Saved data entries:
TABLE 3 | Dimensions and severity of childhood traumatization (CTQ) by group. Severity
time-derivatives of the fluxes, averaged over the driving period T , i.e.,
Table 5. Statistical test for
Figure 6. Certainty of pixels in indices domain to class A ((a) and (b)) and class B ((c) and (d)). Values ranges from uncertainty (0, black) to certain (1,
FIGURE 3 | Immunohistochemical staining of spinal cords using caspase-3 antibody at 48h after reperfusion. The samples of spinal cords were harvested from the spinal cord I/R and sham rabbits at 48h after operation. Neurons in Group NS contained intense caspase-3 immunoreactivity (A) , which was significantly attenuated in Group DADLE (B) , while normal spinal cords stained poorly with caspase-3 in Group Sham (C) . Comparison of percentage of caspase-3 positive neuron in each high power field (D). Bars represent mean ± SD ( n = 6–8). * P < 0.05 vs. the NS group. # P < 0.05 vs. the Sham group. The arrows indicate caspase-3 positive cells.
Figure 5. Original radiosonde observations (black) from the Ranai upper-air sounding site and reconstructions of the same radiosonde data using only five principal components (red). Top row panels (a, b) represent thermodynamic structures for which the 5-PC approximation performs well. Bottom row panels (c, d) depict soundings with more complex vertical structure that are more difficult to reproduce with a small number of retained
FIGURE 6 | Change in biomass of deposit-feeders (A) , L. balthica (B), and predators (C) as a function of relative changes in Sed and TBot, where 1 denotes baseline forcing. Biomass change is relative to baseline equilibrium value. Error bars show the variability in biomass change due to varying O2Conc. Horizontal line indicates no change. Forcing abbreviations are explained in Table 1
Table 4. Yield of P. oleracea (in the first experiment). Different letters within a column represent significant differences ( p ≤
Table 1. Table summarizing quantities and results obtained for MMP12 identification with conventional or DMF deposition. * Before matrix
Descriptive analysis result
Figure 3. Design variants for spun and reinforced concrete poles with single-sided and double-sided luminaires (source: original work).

[WHAT YOU ARE ASKED TO DO]: Word for word, restate the entries from the first line to the line that has "Table 5. Statistical test for", both included, and nothing else.

[EXPECTED ANSWER]:
TABLE 3 | Dimensions and severity of childhood traumatization (CTQ) by group. Severity
time-derivatives of the fluxes, averaged over the driving period T , i.e.,
Table 5. Statistical test for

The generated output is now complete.